**TASK GOAL**
Report how many lines of the entries below contain the word "wrist", and nothing more.

**EXTRACTED RECORDS**
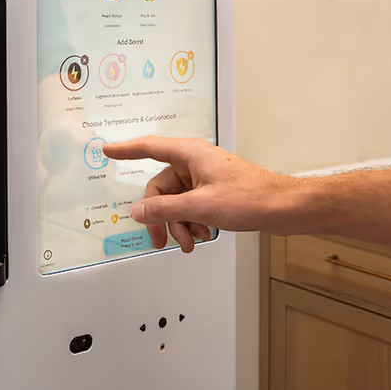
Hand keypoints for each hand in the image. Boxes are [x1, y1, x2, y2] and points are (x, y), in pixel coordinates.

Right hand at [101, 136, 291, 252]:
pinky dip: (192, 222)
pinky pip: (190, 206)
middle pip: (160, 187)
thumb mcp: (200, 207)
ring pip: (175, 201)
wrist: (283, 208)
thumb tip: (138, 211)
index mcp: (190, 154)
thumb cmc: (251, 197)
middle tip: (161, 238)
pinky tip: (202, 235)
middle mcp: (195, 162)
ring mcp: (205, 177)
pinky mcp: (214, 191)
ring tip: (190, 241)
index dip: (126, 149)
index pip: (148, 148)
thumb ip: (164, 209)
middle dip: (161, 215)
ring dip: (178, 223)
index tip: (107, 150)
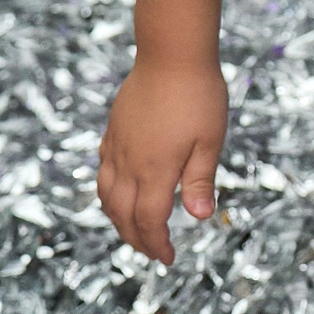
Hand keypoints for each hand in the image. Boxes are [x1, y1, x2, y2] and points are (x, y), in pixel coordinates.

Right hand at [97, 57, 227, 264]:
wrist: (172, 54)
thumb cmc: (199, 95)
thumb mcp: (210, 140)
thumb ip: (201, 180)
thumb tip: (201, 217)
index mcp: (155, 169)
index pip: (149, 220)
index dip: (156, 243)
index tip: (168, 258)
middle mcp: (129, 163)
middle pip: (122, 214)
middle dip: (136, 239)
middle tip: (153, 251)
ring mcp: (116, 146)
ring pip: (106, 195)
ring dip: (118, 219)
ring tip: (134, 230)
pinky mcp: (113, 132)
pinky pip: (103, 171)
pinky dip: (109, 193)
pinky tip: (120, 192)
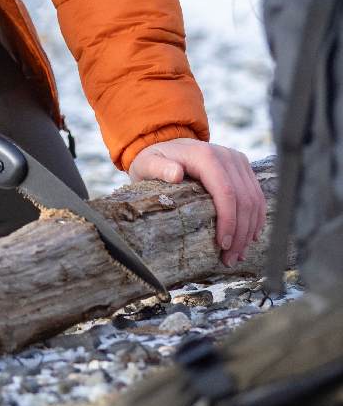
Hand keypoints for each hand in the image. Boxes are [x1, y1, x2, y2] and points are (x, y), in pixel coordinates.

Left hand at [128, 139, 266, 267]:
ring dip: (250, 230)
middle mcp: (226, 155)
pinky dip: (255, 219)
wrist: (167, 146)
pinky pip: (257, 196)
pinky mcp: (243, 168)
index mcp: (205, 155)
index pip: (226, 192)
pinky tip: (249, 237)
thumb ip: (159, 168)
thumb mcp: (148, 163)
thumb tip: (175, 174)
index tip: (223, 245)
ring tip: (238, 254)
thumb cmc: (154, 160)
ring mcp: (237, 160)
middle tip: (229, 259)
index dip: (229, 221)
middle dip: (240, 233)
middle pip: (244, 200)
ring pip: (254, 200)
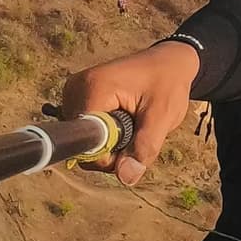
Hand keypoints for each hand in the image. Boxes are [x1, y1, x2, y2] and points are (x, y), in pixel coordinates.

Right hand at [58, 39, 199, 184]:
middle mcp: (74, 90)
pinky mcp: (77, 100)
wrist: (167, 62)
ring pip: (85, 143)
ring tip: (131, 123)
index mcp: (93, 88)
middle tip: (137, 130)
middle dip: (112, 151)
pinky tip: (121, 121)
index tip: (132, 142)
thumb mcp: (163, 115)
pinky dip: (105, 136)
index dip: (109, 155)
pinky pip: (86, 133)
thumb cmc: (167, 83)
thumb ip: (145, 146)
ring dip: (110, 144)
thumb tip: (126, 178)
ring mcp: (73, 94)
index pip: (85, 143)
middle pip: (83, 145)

==

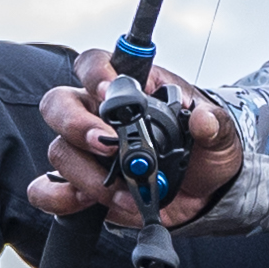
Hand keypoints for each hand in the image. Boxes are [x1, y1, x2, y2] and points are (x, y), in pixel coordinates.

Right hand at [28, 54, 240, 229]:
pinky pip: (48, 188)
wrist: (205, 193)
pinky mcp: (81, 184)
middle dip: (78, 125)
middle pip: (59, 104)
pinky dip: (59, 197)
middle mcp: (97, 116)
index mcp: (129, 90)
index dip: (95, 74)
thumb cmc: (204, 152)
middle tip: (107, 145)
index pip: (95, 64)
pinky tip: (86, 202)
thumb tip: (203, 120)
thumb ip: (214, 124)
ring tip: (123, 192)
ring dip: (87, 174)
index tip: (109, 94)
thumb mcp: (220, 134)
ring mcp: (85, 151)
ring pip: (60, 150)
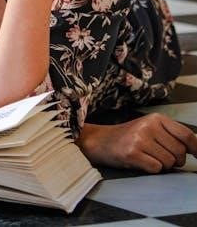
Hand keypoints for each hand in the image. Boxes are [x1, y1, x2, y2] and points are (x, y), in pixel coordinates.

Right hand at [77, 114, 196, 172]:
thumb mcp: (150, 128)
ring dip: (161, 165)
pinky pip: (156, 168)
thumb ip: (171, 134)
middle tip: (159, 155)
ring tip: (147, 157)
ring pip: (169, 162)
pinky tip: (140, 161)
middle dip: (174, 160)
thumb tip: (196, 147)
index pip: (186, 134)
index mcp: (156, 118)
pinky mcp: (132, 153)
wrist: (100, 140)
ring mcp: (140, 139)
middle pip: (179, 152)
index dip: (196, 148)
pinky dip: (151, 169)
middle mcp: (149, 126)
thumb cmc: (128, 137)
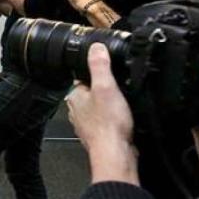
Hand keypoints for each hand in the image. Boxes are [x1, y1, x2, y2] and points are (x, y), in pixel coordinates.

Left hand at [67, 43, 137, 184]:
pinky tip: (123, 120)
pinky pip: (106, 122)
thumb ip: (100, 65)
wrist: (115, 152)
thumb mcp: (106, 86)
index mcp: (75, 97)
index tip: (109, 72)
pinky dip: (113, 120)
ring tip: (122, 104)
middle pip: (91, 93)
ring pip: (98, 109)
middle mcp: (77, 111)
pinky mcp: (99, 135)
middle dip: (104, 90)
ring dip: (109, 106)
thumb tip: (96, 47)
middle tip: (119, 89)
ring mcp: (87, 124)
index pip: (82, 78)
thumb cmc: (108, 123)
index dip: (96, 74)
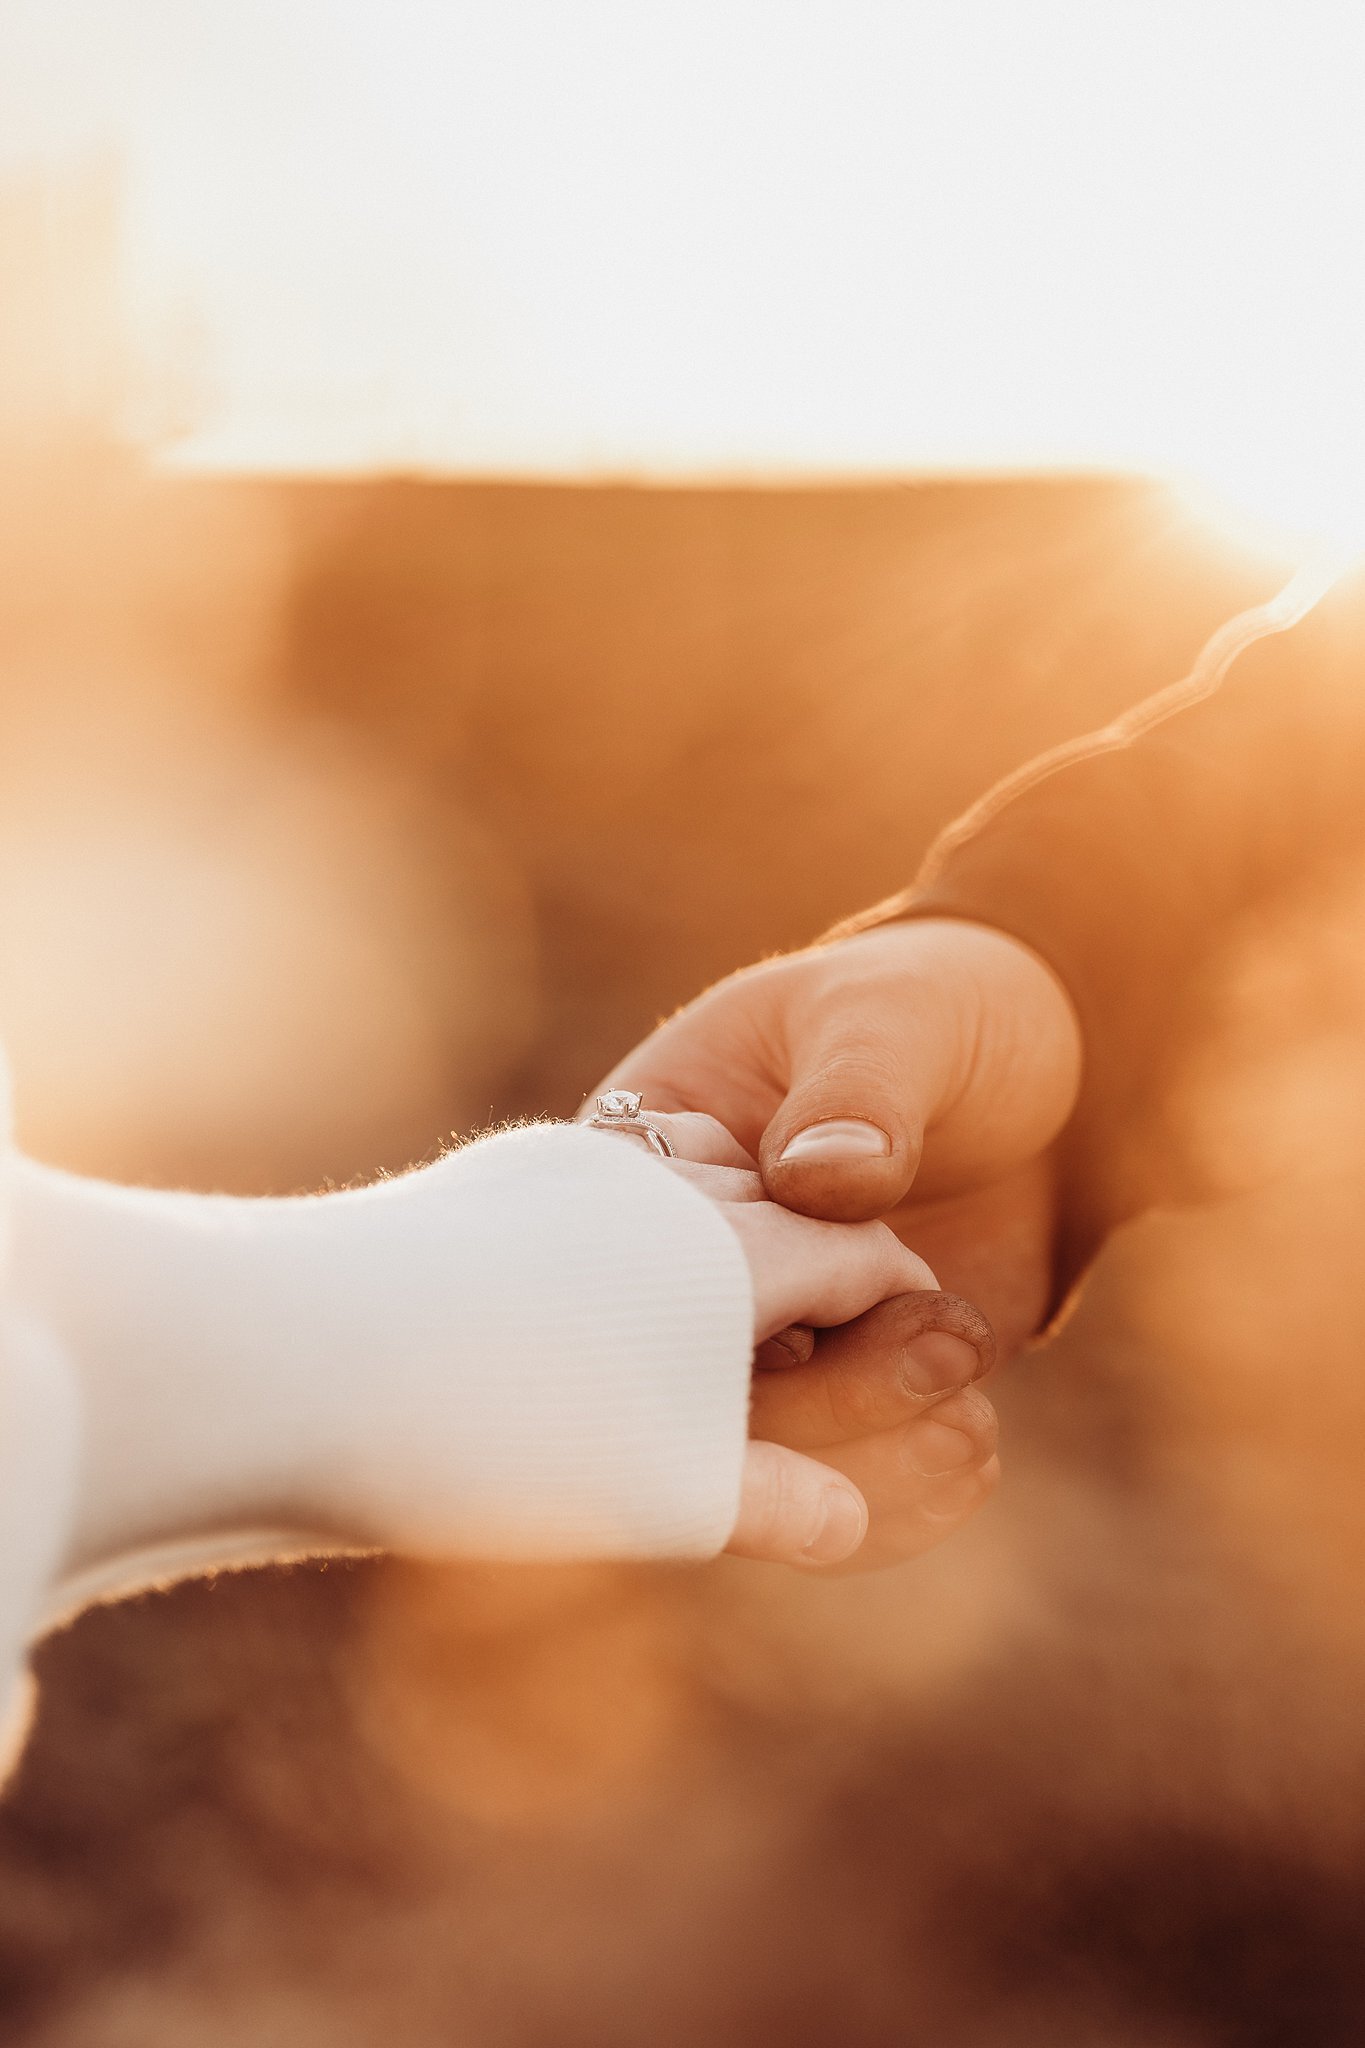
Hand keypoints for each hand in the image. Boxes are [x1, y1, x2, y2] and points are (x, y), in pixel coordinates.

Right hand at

==

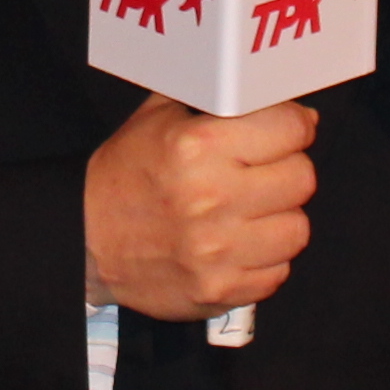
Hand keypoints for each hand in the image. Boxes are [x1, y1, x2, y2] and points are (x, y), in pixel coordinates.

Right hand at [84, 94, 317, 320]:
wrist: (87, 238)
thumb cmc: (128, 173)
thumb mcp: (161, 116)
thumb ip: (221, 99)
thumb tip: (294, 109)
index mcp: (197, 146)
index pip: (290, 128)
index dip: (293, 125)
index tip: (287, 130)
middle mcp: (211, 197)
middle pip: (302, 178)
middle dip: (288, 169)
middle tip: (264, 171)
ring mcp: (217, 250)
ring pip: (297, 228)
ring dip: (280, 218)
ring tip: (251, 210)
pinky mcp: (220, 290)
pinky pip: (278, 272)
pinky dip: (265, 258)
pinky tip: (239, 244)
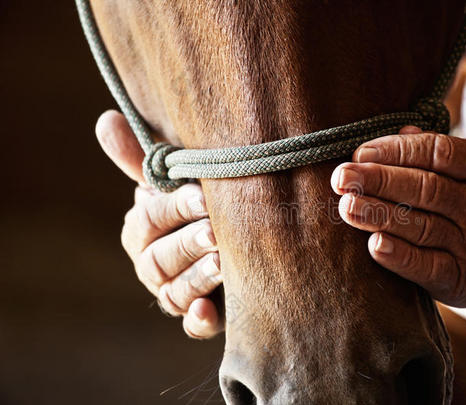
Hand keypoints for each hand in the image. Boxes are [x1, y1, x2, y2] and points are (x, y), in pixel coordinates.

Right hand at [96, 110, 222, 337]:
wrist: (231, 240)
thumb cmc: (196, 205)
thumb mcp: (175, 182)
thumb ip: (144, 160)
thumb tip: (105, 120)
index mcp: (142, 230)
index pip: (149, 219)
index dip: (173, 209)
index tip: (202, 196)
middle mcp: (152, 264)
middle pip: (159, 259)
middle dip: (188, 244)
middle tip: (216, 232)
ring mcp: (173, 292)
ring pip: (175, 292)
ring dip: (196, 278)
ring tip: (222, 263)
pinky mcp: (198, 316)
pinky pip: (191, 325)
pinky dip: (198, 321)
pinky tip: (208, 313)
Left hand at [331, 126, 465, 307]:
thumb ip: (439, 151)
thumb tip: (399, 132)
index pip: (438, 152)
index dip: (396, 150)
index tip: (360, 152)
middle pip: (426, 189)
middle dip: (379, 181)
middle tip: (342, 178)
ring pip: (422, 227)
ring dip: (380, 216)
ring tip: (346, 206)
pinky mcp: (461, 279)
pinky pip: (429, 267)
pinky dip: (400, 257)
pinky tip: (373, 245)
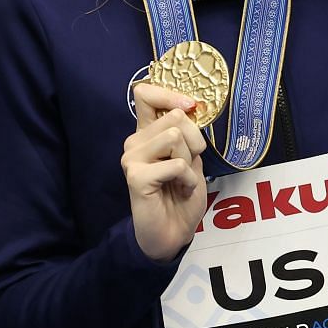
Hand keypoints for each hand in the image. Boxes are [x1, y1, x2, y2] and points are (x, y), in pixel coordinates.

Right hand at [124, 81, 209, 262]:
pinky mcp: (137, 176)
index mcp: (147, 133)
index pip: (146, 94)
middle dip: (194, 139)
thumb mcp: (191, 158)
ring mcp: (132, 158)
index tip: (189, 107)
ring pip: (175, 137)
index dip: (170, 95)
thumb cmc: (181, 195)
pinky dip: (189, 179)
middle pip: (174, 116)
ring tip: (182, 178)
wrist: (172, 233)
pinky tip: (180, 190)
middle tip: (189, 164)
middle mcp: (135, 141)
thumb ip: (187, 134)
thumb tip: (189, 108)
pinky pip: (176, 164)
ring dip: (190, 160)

**REPLY TO THE TASK**
10